To further complicate matters, Derek's partner Kathy had gone into labour and things were not going terribly smoothly. We decided that it would be best for me to stay put for the night and see how the situation was for getting to Devon in the morning.
Staying with Chris Sperring and his family however doesn't mean that you get to sit down. Cold or no cold we had an owl nest to visit before dinner and so I jumped in the pick up and we were off through the leafy Somerset lanes to find some remote farm; something Chris and I realised we have been doing together for over 5 years now.
There was only one owlet at this site, but she looked very healthy indeed. There were plenty of admirers present to see her get her ring fitted, but she was very relaxed about the whole thing. The owl nest box was in a typical west country style barn piled high with freshly cut hay. Not a bad spot to be!
The owners were very proud of their owls and watched as Chris examined her condition and put her ring on.
Chris and I are both licensed Barn Owl Ringers. The rings are the comparative weight of a person wearing a wrist watch and bear an individual identification number which allows a bird to be recognised if it is found by another ringer or member of the public. More info on the BTO website.
I managed to sneak away from the owl talk for a few minutes to get some photos of some lovely Poll Dorset sheep in the next field. I've never seen one in Cumbria!
Next morning I was far from feeling better and Kathy still hadn't given birth, however, Derek's staff would be there to assist me with the voles and, as Derek said, I know my way around and how to sort the animals out for transporting. The only thing to do was to dose up on Lemsip and get on with it!
Now there is a distinct lack of photos from the trip I'm afraid since, on arriving in Devon, I learned that it was Monsoon season and I, and Derek's poor staff, all got completely soaked to the bone while sorting through voles. We found around 60 animals big enough for release in the Cumbrian vole pens, so I was happy with that despite the fact that by now I had almost completely lost my voice.

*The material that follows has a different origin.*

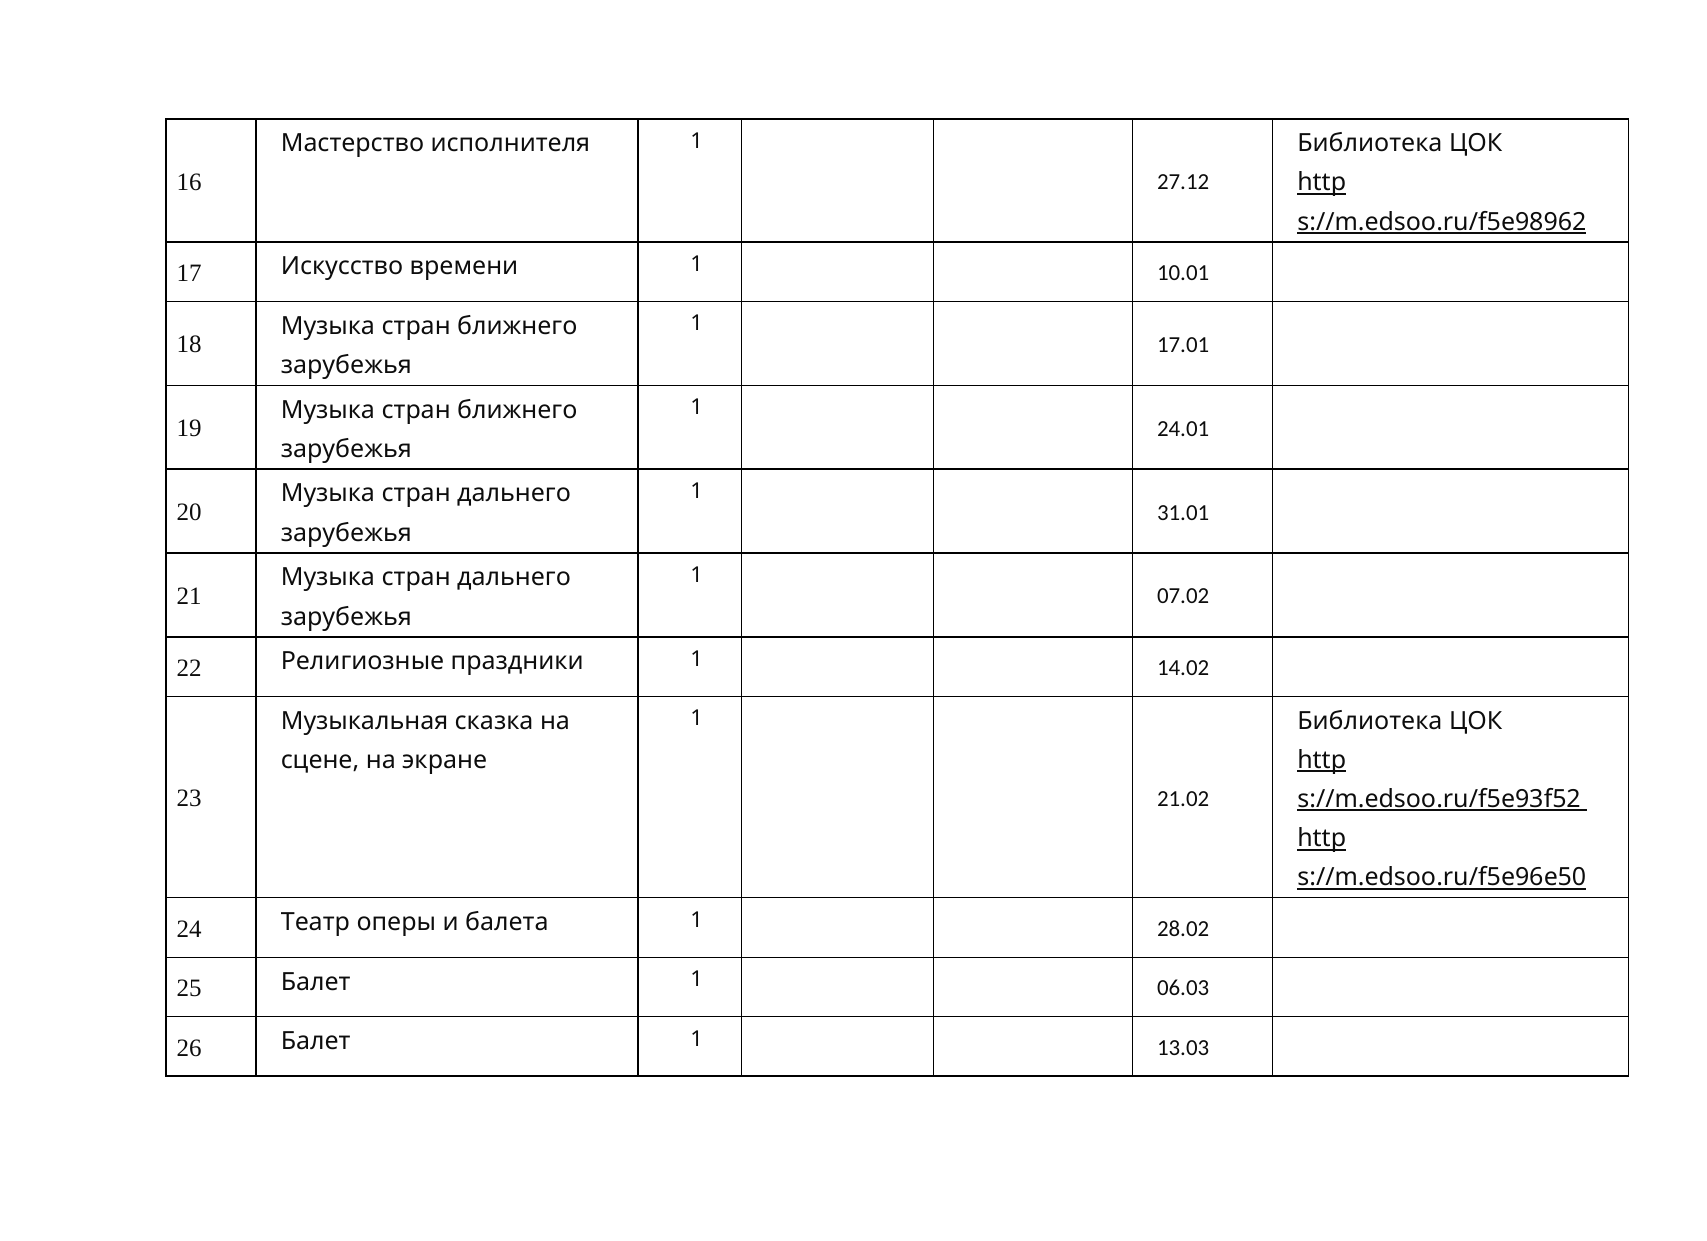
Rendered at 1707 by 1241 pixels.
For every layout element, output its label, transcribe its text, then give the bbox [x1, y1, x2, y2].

table_cell Театр оперы и балета [257, 898, 637, 956]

I spent the evening quietly since Derek was quite rightly looking after Kathy, although I did get roped into helping deal with fly strike on a few of Derek's Lleyn ewes. Nothing too serious luckily. The next moring I was woken at 5.15 by a cockerel on the roof of my caravan. I got up and wondered whether Derek would notice one cockerel less, but then found a very good reason to forgive the wake up call... Derek's pair of Beaver were out feeding on the pond just across the field and I was treated to some very special views. It will be so exciting when they are returned to the British countryside!
I got the voles packed up in the car and was on the road by 6.30. Now we just need a gap in the weather to release them.